Jenkins had a farm internship over the summer, and also spent several days a week working with Raicovich. Pfau worked in the community garden before it was part of the farm.
Butler did not initially request the farm job as part of his work study, but has learned to like it, he said.
"We have a pretty sweet deal; we have a much more engaging work-study," Pfau said. "It's nice to have a break from academia."
FUTURE OF THE FARM
There are plans to expand the farm next year, adding a handful of chickens and a few pigs and goats, and preparing two additional acres for planting.
"We have to get a little bit bigger -- that will expand the educational opportunities," Raicovich said, adding that things like bee keeping and a greater variety of crops could be in the future.

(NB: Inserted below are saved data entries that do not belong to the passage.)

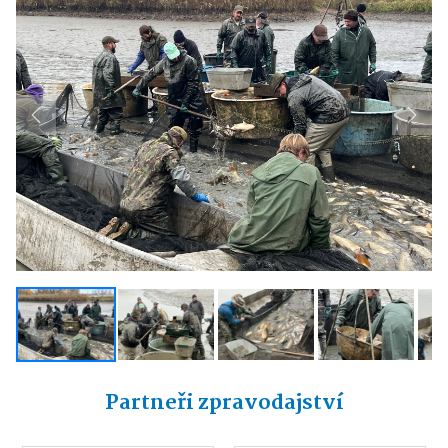
Previous
Next
Partneři zpravodajství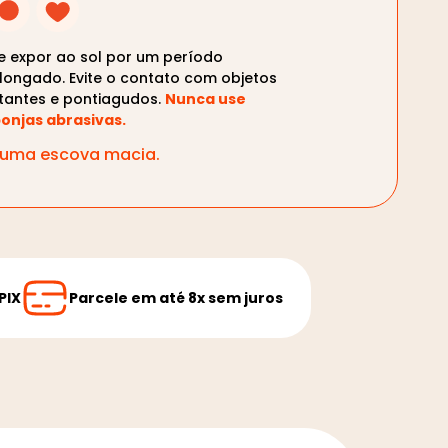
te expor ao sol por um período
longado. Evite o contato com objetos
tantes e pontiagudos.
Nunca use
onjas abrasivas.
m uma escova macia.
PIX
Parcele em até 8x sem juros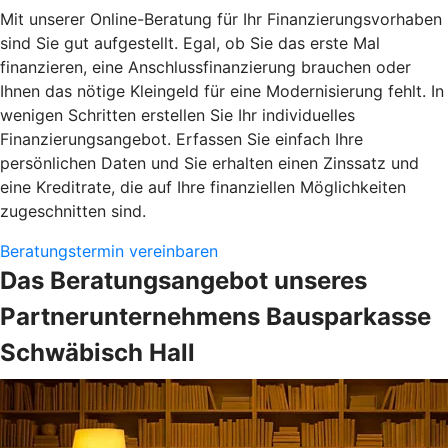
Mit unserer Online-Beratung für Ihr Finanzierungsvorhaben
sind Sie gut aufgestellt. Egal, ob Sie das erste Mal
finanzieren, eine Anschlussfinanzierung brauchen oder
Ihnen das nötige Kleingeld für eine Modernisierung fehlt. In
wenigen Schritten erstellen Sie Ihr individuelles
Finanzierungsangebot. Erfassen Sie einfach Ihre
persönlichen Daten und Sie erhalten einen Zinssatz und
eine Kreditrate, die auf Ihre finanziellen Möglichkeiten
zugeschnitten sind.
Beratungstermin vereinbaren
Das Beratungsangebot unseres
Partnerunternehmens Bausparkasse
Schwäbisch Hall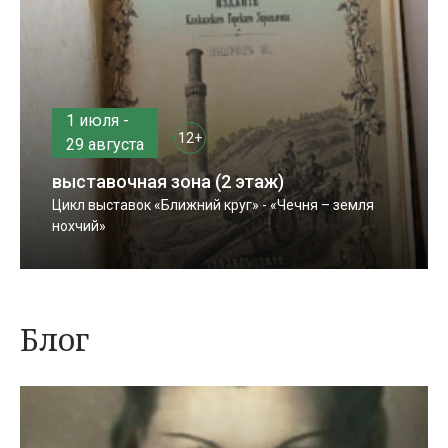
1 июля -
12+
29 августа
выставочная зона (2 этаж)
Цикл выставок «Ближний круг» - «Чечня – земля
нохчий»
Блог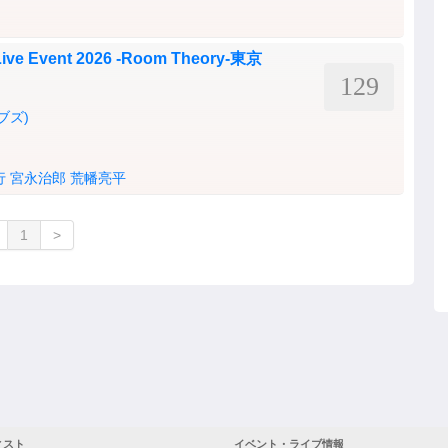
ve Event 2026 -Room Theory-東京
129
ラブズ)
行
宮永治郎
荒幡亮平
1
>
ィスト
イベント・ライブ情報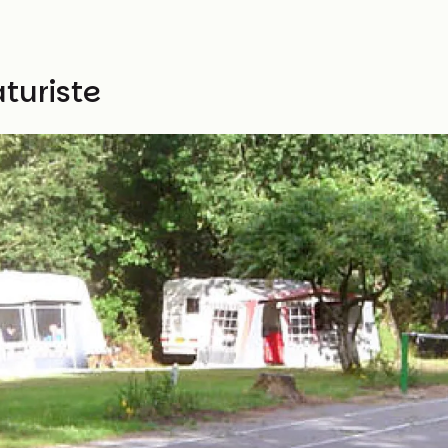
turiste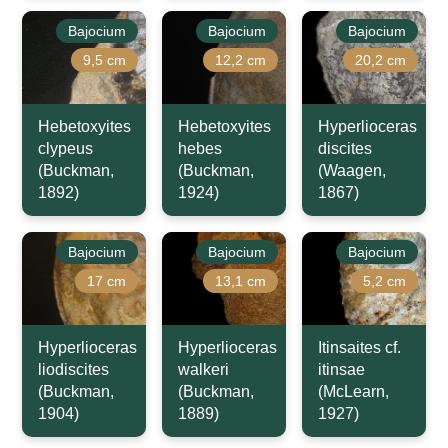
Bajocium
Bajocium
Bajocium
9,5 cm
12,2 cm
20,2 cm
Hebetoxyites
Hebetoxyites
Hyperlioceras
clypeus
hebes
discites
(Buckman,
(Buckman,
(Waagen,
1892)
1924)
1867)
Bajocium
Bajocium
Bajocium
17 cm
13,1 cm
5,2 cm
Hyperlioceras
Hyperlioceras
Itinsaites cf.
liodiscites
walkeri
itinsae
(Buckman,
(Buckman,
(McLearn,
1904)
1889)
1927)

Raicovich and Wright also have met to determine what the dining hall needs or wants, and what is possible for the students to grow in the garden.
The problem the farm faces right now is how to expand without stretching its resources too far. Next year's expansion will be small, an experiment of how adding animals will work, but anything larger will require more workers, buildings and money.
Though the farm is part of the university's budget, fundraising will be used for things like buildings.
The garden isn't the only part of the old farm that could get a new life. Raicovich wants to reuse some of the infrastructure of the original farm that was left behind.
Decaying silos sit off in the distance, and there is a former dairy barn across the street that could be part of the new project.
A new roof a few years ago may have saved the barn from destruction, Raicovich said, giving a better chance for future reuse.
"It's kind of a fun thing to be challenged by looking for resources to be repurposed," she said.